→ **Passage extrait**
Elle nous dit ensuite que « la Pologne constitue un compétiteur de plus en plus sérieux avec des exportations qui explosent depuis deux ans et progressent encore en 2017 ». Qui plus est, selon FranceAgriMer, « la filière bovine reste également confrontée au manque de visibilité sur le secteur laitier qui pourrait à nouveau décapitaliser du cheptel et abonder le marché de la viande en 2018, face aux excédents de stocks de poudre de lait qui pèsent sur les marchés laitiers ».
Le stock de poudre de lait peut faire baisser le prix de la viande
Il faut ici comprendre que le stock de poudre a été, en 2015-2016, la conséquence d’une trop forte augmentation de la production laitière en Europe, suite à la sortie des quotas de production par pays en avril 2015. Ce stock de poudre demeure élevé, de l’ordre de 350 000 tonnes au niveau européen. Alors que la production laitière européenne est repartie à la hausse depuis des mois, après avoir baissé en 2016, les laiteries pourraient prendre prétexte de ce stock élevé de poudre qui se vend mal pour faire baisser le prix du lait en 2018. Une nouvelle baisse pousserait les éleveurs laitiers à vendre plus de vaches de réforme que prévu et cette offre accrue d’animaux de boucherie ferait à nouveau baisser le prix de toutes les viandes bovines sur les marchés.

→ **Tâche à réaliser**
Poursuivez, s'il vous plaît, le texte sur le stock de poudre de lait et le prix de la viande bovine à partir de sa dernière phrase.

→ **Liste des données**
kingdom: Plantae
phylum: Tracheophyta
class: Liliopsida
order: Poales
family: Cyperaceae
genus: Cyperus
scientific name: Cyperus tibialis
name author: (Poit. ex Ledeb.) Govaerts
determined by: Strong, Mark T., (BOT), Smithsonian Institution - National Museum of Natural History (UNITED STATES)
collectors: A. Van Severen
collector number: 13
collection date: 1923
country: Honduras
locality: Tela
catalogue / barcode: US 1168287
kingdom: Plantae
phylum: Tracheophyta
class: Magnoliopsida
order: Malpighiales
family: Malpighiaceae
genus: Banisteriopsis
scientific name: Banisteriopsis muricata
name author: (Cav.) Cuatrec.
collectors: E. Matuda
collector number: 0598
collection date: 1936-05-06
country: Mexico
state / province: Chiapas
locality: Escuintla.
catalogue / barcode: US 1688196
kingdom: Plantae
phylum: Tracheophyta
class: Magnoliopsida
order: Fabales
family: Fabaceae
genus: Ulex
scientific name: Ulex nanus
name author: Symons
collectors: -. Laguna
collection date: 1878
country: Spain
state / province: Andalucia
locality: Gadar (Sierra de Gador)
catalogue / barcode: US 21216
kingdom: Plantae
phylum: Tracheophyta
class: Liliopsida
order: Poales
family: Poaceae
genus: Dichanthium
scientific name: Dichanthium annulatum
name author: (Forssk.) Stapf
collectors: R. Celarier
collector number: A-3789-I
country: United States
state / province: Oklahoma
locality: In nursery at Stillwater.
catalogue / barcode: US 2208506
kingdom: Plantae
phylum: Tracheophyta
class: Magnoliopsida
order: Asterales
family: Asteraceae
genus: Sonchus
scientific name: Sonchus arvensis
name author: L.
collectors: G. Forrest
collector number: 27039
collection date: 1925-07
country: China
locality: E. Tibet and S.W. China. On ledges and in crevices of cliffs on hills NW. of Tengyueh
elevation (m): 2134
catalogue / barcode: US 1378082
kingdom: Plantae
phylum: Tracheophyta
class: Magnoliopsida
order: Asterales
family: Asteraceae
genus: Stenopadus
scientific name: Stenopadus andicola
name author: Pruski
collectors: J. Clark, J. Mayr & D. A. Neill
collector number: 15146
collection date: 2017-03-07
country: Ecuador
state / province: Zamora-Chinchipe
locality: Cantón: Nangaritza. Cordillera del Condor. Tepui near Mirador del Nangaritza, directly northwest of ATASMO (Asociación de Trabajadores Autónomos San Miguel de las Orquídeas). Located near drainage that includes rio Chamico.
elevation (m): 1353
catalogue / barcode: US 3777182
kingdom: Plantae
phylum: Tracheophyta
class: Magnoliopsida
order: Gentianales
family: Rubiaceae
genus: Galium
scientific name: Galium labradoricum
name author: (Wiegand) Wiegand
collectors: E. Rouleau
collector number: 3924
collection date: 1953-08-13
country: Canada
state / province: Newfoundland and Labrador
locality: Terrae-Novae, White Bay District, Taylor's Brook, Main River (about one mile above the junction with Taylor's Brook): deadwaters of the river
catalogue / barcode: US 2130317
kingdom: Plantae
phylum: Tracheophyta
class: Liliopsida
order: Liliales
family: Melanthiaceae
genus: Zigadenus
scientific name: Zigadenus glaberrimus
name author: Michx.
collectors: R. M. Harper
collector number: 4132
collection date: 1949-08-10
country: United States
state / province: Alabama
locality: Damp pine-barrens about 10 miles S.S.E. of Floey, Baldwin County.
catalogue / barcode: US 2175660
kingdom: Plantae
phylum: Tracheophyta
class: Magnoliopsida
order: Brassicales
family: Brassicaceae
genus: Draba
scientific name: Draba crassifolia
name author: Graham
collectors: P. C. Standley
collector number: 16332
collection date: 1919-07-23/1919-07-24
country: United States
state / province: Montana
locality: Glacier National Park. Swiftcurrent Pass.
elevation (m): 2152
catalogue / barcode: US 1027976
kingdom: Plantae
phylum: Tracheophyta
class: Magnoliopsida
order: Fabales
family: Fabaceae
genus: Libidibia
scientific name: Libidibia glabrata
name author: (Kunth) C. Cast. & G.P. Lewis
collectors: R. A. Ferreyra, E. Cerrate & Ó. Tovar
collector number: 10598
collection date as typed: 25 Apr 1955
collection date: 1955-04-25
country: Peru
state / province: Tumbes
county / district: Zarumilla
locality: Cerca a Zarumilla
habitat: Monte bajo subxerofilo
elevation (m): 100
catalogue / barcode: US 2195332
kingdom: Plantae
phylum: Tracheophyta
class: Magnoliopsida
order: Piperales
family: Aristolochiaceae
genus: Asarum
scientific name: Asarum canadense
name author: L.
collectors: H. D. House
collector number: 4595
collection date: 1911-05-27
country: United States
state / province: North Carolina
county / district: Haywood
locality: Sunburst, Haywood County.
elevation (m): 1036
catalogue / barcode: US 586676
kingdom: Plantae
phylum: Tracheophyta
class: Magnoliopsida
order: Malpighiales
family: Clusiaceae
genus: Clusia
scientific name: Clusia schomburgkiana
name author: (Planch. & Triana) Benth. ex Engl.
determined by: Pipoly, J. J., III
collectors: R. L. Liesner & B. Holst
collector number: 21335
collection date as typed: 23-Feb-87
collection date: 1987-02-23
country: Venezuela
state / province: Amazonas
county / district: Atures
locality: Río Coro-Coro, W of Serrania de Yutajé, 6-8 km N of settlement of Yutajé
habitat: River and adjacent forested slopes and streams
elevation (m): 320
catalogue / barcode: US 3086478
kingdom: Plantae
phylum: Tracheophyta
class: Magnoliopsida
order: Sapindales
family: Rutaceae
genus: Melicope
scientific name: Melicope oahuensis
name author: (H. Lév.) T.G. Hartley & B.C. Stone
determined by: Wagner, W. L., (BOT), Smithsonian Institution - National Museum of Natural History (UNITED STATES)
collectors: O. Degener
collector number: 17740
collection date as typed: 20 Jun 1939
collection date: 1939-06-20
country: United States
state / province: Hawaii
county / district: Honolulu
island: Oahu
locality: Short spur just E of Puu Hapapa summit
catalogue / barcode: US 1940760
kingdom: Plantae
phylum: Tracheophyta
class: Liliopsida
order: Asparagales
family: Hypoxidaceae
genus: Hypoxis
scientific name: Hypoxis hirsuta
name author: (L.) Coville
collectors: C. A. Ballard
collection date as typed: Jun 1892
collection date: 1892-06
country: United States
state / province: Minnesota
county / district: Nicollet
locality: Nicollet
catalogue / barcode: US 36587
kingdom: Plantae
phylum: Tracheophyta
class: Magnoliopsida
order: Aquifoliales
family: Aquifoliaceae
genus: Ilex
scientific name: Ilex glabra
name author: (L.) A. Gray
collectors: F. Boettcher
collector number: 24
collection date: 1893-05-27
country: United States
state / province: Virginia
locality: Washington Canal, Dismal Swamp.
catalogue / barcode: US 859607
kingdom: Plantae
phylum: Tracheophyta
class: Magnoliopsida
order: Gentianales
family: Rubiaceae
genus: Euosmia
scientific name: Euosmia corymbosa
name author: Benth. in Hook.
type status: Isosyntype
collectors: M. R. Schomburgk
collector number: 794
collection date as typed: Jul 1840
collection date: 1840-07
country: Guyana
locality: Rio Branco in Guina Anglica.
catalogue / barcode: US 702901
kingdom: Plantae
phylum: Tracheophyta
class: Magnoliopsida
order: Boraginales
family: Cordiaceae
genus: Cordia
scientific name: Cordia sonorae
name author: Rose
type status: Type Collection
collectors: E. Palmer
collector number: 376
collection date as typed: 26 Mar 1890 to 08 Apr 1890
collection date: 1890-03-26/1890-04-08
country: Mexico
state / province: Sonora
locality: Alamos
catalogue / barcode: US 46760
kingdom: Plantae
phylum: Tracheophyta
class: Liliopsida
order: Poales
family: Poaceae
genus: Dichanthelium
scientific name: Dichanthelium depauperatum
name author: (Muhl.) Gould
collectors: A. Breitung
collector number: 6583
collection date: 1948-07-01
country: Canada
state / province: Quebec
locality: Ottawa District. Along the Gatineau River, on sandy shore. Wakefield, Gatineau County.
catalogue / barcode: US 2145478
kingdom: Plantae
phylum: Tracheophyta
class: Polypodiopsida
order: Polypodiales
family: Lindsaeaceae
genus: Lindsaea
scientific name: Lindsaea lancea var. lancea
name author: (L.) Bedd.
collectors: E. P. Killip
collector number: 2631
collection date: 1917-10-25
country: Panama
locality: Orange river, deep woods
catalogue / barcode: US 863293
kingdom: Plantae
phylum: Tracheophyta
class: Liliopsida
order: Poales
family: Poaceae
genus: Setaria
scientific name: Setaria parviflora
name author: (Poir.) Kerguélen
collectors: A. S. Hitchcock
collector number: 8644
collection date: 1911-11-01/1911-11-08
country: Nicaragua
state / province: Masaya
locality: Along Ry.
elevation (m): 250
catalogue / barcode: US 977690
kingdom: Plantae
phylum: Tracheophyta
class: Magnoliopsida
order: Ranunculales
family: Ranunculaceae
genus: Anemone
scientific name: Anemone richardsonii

→ **Réponse ci-dessous**
On voit mal comment le texte de loi que prépare le gouvernement sur la formation des prix d’ici l’été prochain pourrait avoir la moindre efficacité dès lors que l’offre européenne en viande bovine dépassera la demande. Les analystes de FranceAgriMer écrivent à ce propos : « Le texte prévoit, à ce stade, que la proposition de contrat écrit devra désormais émaner de l’exploitant agricole et non de l’acheteur. La mesure est destinée à faire évoluer la construction du prix en redonnant la main à l’amont agricole. En cas de contrat écrit, qu’il soit obligatoire ou volontaire, des indicateurs de coûts de production et de marchés devront être pris en compte dans la formule de fixation du prix».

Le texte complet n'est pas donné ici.